Trotzdem habe Kinoshita gekämpft. Ihr Körper war stark genug noch vier Tage durchzuhalten, bevor sie am Nationalfeiertag Japans am 15. Juli verstarb. Während die Todesursache von ihr ziemlich eindeutig ist, gibt der Unfall selbst noch Rätsel auf. Die Polizei geht aktuell nicht davon aus, dass jemand sie stieß oder aus dem Fenster warf. Wieso Kinoshita jedoch stürzt, können sie nicht sagen. Vermutungen zu einem Selbstmord gibt es ebenfalls nicht.

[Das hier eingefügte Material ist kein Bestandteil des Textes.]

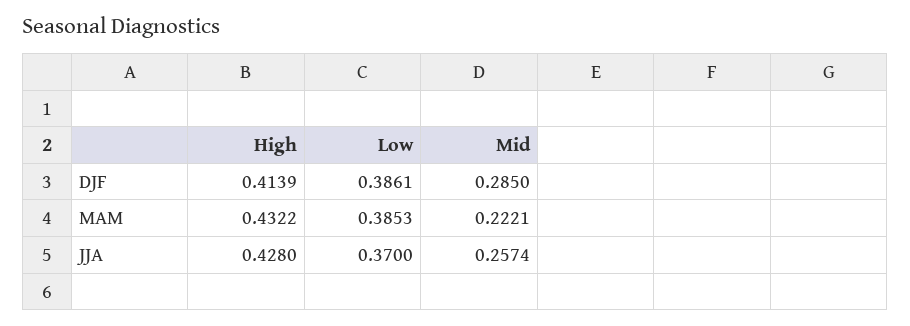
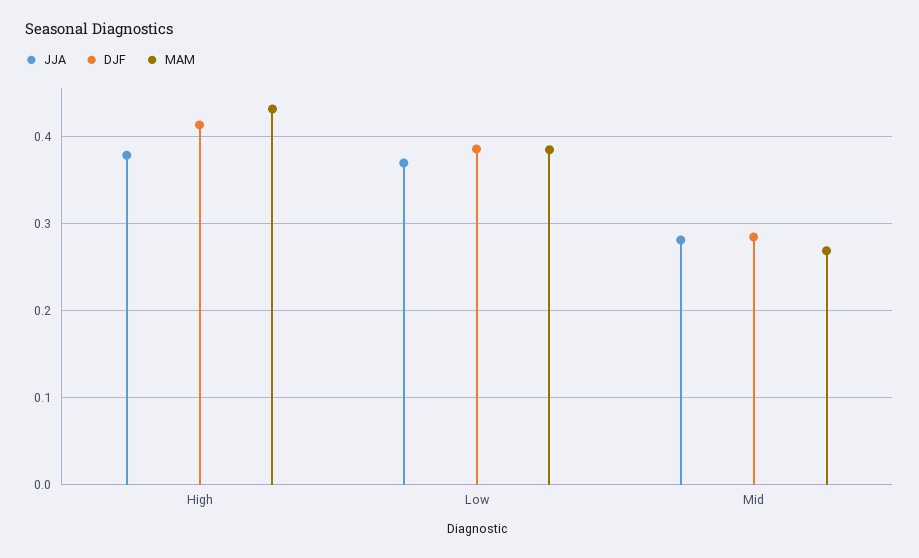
MAM, Mid: 0.2221 -> 0.27
JJA, High: 0.428 -> 0.38
JJA, Mid: 0.2574 -> 0.28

Kinoshita tauchte 2018 im Deans Blue Hole an den Long Island der Bahamas 97 Meter tief, ohne Sauerstoff und Flossen. Sie hält damit in der Disziplin aktuell unter den Frauen den Rekord. Schon 2016 brach sie den Rekord mit 72 Metern laut Japan Apnea Society. Bei den CMAS 3rd Free Diving World Championship – 2018 in der Türkei gewann sie hingegen Silber bei den Frauen. Fans weltweit feierten die Kinoshita und verabschiedeten sich nun von ihr auf den sozialen Medien.